Y a-t-il trop de dirigeants chez Janssen Pharmaceutica?

Du fait que quasi 6 travailleurs sur 10 ont un statut de cadre chez Janssen Pharmaceutica, les syndicats estiment ne pas pouvoir correctement soutenir le personnel de l'entreprise de Beerse. ©REUTERS

Les syndicats de l'entreprise pharmaceutique dénoncent le fait que 59% des membres du personnel sont sous statut de dirigeants alors que la CCT négociée avec la direction n'est valable que pour les employés. Ils se tournent vers les tribunaux.
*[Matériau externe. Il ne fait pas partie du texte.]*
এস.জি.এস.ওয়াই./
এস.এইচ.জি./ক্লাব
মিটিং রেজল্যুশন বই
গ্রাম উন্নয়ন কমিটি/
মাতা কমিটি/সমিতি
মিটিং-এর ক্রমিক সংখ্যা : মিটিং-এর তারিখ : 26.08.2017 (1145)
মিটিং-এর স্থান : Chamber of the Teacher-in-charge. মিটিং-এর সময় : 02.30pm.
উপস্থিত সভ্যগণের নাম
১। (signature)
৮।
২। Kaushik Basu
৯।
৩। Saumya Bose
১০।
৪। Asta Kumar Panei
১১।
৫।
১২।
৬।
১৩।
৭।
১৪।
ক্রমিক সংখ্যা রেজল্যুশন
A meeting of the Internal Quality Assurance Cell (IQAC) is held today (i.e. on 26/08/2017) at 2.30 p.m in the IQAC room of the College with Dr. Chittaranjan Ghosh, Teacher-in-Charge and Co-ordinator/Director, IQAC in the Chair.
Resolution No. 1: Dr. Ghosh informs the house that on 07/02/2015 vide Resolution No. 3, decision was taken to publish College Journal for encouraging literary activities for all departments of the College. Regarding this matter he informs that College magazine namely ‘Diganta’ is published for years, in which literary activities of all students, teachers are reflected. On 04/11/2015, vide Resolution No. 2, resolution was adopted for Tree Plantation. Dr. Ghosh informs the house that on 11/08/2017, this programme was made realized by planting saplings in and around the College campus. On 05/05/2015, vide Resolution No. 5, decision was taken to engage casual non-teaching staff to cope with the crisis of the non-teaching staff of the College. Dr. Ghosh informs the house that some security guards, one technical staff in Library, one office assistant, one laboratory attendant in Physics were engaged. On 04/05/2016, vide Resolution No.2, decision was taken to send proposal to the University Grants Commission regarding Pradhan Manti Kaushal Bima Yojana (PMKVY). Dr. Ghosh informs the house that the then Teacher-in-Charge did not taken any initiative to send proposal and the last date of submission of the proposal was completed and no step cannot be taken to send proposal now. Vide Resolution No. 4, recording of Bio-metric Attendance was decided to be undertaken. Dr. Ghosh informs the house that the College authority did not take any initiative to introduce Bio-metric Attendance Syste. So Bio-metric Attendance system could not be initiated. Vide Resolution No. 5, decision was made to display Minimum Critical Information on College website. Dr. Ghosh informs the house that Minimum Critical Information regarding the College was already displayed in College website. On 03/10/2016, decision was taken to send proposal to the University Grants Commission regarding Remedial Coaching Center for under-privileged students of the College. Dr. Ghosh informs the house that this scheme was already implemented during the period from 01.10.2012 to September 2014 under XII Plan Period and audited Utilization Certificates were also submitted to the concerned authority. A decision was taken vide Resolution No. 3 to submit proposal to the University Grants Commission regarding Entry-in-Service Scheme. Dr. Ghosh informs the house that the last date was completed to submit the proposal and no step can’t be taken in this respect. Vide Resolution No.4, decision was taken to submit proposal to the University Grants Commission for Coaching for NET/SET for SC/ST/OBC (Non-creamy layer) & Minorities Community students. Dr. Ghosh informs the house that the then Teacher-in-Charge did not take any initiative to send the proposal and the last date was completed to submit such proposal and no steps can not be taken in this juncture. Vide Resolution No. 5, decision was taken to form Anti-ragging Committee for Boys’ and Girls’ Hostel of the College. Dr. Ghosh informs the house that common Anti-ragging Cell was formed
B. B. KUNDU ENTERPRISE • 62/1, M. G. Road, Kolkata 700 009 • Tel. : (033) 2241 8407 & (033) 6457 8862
Il y a beaucoup trop de personnel dirigeant au sein de Janssen Pharmaceutica, filiale belge du groupe Johnson & Johnson, selon les syndicats. D'après eux, cette situation risque de compromettre la convention collective de travail de l'entreprise pharmaceutique de Beerse. Ils se sont donc tournés vers la justice.

59%
du personnel
2.900 des 4.900 salariés que compte Janssen Pharmaceutica ont un statut de cadre.

"À cause de cela, nous pouvons apporter un moins grand soutien syndical au personnel", explique Peter Goris du syndicat chrétien ACV aux journaux de Mediahuis. "Les relations sociales sont complètement perdues, ou mal utilisées. C'est même un abus délibéré du concept de personnel cadre dans la procédure des élections sociales 2020", ajoute le syndicat socialiste.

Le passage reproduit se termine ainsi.